**What is expected**
From the entries that follow, reproduce exactly and only the lines from the line with "- Static search" to the line with "## UI/ Presenter Layer", endpoints included.
=== Records for this task ===
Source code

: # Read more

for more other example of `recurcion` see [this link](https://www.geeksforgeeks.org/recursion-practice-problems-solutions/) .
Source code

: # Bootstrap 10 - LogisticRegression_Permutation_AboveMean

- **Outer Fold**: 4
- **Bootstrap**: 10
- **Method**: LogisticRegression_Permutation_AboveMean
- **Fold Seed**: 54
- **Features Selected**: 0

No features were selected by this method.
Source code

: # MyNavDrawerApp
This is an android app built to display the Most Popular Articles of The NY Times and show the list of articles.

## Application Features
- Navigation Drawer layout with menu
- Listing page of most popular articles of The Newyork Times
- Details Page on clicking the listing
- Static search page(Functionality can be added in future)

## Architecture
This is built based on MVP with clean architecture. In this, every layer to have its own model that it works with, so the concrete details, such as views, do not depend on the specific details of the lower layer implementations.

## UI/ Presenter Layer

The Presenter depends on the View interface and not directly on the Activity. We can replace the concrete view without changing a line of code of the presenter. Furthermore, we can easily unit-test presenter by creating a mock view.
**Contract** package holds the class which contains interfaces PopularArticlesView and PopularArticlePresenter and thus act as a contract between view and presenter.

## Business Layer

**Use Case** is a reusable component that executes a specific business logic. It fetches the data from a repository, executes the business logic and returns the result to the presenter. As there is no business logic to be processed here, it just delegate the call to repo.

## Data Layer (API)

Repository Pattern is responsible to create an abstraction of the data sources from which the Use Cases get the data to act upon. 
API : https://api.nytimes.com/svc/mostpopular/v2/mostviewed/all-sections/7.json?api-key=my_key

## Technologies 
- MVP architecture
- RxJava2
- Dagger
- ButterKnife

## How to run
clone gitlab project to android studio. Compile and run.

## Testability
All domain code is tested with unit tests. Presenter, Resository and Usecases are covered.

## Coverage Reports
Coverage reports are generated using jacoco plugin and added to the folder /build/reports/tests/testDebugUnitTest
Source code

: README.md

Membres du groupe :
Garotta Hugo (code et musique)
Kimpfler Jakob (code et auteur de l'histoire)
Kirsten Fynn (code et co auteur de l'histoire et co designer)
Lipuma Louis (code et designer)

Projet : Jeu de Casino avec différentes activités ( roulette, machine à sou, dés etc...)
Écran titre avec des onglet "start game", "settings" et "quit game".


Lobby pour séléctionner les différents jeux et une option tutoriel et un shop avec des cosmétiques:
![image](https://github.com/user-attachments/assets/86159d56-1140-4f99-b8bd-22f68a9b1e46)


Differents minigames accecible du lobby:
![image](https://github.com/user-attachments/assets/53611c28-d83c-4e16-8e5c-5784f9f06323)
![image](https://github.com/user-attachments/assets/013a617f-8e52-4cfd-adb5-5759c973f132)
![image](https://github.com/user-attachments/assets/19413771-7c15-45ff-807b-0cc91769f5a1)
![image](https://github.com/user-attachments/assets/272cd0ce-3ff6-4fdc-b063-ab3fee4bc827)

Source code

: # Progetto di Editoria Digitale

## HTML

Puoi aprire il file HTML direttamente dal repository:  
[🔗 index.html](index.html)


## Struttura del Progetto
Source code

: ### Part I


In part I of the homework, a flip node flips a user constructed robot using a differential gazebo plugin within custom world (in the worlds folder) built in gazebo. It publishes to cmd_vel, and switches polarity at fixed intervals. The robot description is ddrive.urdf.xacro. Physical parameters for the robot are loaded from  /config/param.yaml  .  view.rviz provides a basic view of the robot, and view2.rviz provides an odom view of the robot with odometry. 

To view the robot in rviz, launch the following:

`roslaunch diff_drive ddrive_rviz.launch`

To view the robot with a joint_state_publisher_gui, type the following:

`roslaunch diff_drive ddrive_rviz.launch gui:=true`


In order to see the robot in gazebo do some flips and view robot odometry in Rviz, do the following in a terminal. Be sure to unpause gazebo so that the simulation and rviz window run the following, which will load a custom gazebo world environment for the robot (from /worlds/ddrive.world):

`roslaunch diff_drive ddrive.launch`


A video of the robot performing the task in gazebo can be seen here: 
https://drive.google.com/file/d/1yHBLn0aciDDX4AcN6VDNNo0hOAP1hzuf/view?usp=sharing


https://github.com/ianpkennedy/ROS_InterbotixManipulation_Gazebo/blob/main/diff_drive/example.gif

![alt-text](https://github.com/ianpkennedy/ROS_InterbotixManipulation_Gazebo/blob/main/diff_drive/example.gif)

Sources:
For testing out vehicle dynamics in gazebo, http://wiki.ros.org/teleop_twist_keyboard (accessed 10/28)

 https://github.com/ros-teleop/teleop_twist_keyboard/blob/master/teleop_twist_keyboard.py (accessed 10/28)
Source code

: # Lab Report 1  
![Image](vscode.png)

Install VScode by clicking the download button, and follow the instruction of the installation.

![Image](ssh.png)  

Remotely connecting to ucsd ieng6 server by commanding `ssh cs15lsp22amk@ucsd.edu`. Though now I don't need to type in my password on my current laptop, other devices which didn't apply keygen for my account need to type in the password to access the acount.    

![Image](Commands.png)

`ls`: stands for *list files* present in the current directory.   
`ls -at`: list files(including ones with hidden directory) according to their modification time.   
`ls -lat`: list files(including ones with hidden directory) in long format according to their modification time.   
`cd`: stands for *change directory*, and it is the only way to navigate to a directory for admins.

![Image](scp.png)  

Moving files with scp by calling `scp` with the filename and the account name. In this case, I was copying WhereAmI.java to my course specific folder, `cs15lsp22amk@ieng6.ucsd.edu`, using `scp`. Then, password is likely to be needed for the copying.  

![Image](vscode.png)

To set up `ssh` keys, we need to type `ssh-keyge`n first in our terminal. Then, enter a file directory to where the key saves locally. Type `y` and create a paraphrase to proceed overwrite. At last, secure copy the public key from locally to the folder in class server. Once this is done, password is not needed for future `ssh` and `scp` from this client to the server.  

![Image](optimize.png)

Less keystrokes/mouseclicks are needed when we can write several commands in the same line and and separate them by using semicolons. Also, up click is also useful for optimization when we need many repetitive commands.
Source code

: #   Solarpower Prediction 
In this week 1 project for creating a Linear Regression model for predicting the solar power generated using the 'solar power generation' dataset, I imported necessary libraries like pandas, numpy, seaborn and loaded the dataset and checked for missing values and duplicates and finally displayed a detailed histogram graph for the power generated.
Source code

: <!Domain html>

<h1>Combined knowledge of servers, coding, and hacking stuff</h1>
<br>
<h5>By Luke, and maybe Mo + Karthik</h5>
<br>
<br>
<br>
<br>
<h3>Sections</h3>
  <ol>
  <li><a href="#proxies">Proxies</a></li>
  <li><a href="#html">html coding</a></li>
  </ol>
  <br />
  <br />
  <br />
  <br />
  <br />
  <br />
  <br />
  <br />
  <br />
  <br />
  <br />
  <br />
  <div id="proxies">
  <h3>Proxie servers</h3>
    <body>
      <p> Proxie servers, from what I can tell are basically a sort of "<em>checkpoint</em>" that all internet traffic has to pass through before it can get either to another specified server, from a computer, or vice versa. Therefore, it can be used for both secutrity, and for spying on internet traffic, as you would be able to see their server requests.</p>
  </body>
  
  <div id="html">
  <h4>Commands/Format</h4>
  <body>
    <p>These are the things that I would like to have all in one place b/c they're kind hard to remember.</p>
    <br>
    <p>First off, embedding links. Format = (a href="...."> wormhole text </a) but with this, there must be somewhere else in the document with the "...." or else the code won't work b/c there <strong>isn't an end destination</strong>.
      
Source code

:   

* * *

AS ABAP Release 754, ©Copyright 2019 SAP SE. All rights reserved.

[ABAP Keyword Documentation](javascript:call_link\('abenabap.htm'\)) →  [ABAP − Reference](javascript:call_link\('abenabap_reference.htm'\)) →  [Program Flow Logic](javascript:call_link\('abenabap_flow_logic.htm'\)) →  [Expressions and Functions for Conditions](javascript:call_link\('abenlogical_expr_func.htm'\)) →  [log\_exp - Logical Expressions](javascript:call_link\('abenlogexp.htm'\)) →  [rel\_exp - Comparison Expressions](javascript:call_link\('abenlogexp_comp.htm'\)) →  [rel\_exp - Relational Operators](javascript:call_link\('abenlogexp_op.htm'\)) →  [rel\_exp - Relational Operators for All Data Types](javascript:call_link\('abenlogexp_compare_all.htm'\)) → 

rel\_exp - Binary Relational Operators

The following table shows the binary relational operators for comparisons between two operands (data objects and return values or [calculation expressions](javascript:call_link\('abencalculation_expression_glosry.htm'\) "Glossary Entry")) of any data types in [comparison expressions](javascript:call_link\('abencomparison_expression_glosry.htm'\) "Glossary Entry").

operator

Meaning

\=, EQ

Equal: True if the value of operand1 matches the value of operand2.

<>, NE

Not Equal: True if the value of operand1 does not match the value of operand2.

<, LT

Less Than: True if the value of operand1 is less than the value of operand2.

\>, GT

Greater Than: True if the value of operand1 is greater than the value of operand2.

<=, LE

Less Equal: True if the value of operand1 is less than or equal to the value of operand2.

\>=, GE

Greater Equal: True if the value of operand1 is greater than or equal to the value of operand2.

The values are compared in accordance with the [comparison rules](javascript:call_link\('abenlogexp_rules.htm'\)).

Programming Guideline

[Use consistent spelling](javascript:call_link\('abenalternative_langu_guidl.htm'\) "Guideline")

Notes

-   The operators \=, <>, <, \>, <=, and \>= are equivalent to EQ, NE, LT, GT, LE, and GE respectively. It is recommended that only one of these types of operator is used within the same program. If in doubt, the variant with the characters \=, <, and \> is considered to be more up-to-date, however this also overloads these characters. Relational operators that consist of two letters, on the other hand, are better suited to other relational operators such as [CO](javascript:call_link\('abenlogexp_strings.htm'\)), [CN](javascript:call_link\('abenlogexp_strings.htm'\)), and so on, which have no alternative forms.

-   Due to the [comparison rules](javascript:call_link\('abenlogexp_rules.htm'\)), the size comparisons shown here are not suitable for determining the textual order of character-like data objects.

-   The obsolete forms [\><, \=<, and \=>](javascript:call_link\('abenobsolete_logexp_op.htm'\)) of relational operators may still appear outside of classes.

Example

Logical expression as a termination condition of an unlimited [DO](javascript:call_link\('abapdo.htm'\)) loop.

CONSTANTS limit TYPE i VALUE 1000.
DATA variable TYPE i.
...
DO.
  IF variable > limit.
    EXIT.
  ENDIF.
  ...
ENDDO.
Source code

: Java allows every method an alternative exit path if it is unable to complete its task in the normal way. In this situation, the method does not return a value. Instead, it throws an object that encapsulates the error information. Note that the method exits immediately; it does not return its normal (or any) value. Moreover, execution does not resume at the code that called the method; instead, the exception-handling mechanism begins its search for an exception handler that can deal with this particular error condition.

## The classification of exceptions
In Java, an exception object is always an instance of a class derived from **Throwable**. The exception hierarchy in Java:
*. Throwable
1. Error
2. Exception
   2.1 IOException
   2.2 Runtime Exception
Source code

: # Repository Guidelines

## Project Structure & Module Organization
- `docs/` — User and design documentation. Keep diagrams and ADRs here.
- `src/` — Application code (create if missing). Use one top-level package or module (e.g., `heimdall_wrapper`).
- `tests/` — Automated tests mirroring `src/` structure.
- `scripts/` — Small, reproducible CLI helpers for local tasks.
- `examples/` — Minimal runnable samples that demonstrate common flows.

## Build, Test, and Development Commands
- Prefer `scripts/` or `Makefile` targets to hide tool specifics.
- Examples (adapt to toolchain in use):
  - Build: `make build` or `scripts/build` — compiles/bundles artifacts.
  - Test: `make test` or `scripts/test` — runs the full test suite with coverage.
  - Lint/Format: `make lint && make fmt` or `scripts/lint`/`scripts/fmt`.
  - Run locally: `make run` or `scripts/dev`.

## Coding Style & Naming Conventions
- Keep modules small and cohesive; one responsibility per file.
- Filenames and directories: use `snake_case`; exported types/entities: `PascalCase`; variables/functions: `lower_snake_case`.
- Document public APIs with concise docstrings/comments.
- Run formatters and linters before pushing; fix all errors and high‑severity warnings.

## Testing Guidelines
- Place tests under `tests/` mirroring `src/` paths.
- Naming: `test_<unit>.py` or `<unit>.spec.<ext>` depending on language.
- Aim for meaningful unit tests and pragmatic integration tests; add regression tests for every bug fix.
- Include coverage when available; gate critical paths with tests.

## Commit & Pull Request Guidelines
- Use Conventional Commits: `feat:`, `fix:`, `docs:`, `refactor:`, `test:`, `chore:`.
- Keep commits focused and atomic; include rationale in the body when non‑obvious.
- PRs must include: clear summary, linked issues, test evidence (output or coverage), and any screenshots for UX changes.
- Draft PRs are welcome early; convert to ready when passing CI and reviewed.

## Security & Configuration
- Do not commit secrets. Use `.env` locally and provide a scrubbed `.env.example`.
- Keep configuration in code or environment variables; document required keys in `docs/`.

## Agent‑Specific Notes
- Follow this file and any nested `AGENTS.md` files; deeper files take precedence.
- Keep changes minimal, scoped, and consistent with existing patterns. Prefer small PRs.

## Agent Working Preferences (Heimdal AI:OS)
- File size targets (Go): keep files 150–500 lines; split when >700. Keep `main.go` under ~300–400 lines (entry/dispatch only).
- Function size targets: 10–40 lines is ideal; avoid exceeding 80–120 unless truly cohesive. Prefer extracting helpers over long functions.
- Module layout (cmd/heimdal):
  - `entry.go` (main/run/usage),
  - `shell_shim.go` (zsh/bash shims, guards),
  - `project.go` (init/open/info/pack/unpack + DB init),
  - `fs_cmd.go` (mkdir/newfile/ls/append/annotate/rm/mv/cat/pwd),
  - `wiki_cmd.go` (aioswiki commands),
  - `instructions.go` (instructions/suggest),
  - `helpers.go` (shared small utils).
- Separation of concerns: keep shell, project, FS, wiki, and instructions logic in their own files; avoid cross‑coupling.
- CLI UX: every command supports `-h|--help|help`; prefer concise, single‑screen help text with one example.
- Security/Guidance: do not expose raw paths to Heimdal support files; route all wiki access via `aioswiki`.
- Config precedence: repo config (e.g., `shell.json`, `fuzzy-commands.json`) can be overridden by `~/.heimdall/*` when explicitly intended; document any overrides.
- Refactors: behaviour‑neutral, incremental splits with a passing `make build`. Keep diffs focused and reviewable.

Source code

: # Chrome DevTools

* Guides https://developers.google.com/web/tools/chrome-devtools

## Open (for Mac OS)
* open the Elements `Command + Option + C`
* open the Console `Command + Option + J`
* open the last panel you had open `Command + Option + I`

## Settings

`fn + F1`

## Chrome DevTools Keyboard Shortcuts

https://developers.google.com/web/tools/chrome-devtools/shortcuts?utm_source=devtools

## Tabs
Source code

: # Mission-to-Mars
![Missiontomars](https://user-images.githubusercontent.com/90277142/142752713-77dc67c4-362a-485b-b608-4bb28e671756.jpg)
===
**Response to the task**
- Static search page(Functionality can be added in future)

## Architecture
This is built based on MVP with clean architecture. In this, every layer to have its own model that it works with, so the concrete details, such as views, do not depend on the specific details of the lower layer implementations.

## UI/ Presenter Layer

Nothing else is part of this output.